La cartographie et l'image satellite sont entrées au service de la gestion de crise. Ces techniques ont été utilisées lors du séisme d'Haïti et de la tempête Xynthia. Une cellule d'information cartographique existe depuis plus d'un an à la direction de la sécurité civile.
Depuis avril 2009, le centre opérationnel de gestion interministérielle des crises (COGIC) de la sécurité civile du ministère de l'intérieur utilise les images satellites comme outil d’aide à la décision. Une charte satellitaire internationale lui ouvre le droit d’acquérir à l’étranger des images des régions frappées par une catastrophe. « Nous avons utilisé des photos satellites de grande précision lors du séisme qui a dévasté Haïti en janvier dernier», explique Éric Bruder, colonel des formations militaires de la sécurité civile et chef du COGIC. « Ces images nous ont donné des renseignements importants sur la situation sur place. C’est une aide à la décision opérationnelle pour proportionner les moyens à envoyer et les positionner au mieux.»
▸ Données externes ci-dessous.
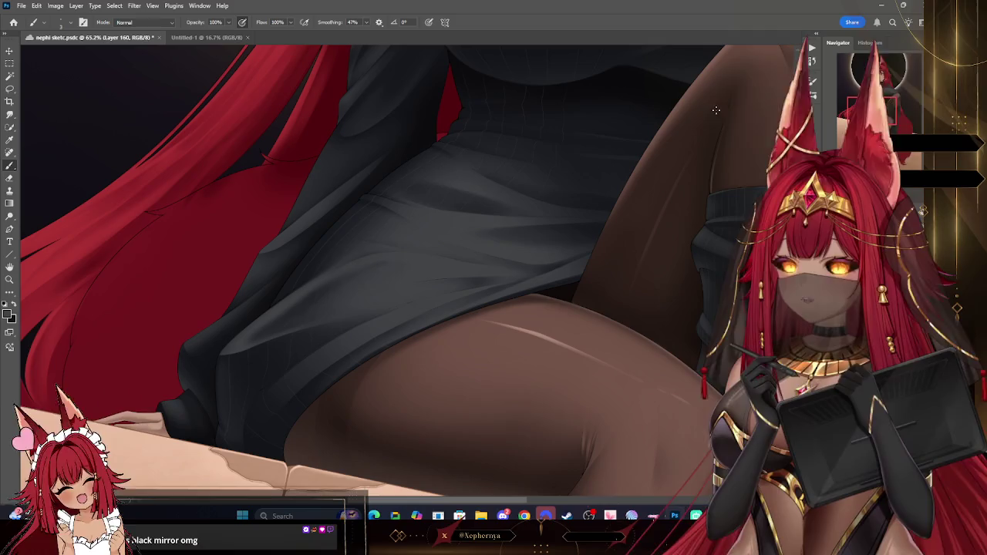
# Pan to the raised knee, then up toward the upper torso.
pyautogui.moveTo(589, 92); pyautogui.dragTo(480, 135)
La résolution des images est impressionnante. Certains satellites ciblent jusqu’à des détails de 65 centimètres. « En Haïti, les images montraient clairement les lieux de regroupement de population et leur évolution au fil des jours, notamment au stade », reprend Éric Bruder. Avec ces informations, nous savions par exemple à quels endroits nous devions positionner les stations de traitement d’eau, où se trouvaient les zones d’effondrement d’immeubles, où installer notre hôpital de campagne ». Idem lors de la tempête Xynthia, qui a ravagé les côtes vendéennes le 27 février dernier. Le COGIC a récupéré des images satellites grâce auxquelles ses responsables ont pu, depuis Asnières, voir la situation exacte sur le terrain. Là encore, l’image a facilité le meilleur positionnement de moyens comme les pompes à haut débit de la sécurité civile.
La charte satellitaire a été signée entre la France, les États-Unis, l’Inde et le Canada. Lorsqu’elle est déclenchée, le pays propriétaire du satellite le mieux positionné au moment d’une catastrophe communique ses images au pays demandeur. « Le COGIC est le seul en France à bénéficier de cette charte », indique Éric Bruder. « Nous obtenons les images en 24 ou 36 heures, en passant par le Centre national d’études spatiales (CNES) et par le service régional de traitement de l’image et de télédétection (SERTIT) ».
Au COGIC, l’analyse et l’enrichissement de ces images ont été confiés à un ingénieur spécialement recruté pour ce nouveau travail. Sa spécialité : la géomatique, une discipline qui regroupe l’ensemble des outils et méthodes pour représenter, analyser et intégrer des données géographiques.
« L’utilisation des images satellites pour l’aide à la décision n’est qu’une partie de mon activité », explique Pierre Chastanet, ingénieur géomaticien à la direction de la sécurité civile. « Mon travail consiste aussi à réaliser un catalogue historique des aléas, afin d’acquérir une meilleure connaissance des risques sur le territoire et de mieux informer les décideurs ».
L’ingénieur collecte ainsi, sur plusieurs décennies, les informations géographiques et cartographiques dans tous les domaines de risques qui intéressent la sécurité civile : les séismes en Alsace, dans les Pyrénées ou la région de Nice, les feux de forêts dans le sud de la France, les risques industriels, de submersion, d’inondation, sans oublier les éruptions volcaniques outre-mer. Avec l’appui de l’informatique, on peut par exemple visualiser à quel endroit s’est arrêté un feu de forêt en telle année et dans quelles conditions météo. Ou encore ce que la crue de la Seine de 1910 aurait comme impacts aujourd’hui de la Champagne-Ardenne à l’estuaire de la Seine, en passant par l’Ile-de-France et Paris.
Pour Jean-Marc Sénateur, administrateur civil, chef du bureau de la coordination interministérielle à la sécurité civile, « la sécurité civile est légitime à recueillir l’ensemble des données sur tous les types de risques. La géomatique permet de produire et de gérer des informations géographiques, et de superposer ces éléments pour mesurer les enjeux humains ou économiques de différents aléas. Avant, pendant et après la crise, les décideurs peuvent désormais disposer d’éléments, localiser les zones touchées, évaluer les dégâts et transmettre ces informations aux équipes de terrain chargées d’intervenir auprès des populations ».
Le risque principal en France reste l’inondation. Avec cette nouvelle cellule d’informations cartographiques, la sécurité civile dispose de l’historique des inondations décennales et centennales des principaux fleuves français. Elle est en mesure d’en simuler les effets sur les populations et l’industrie.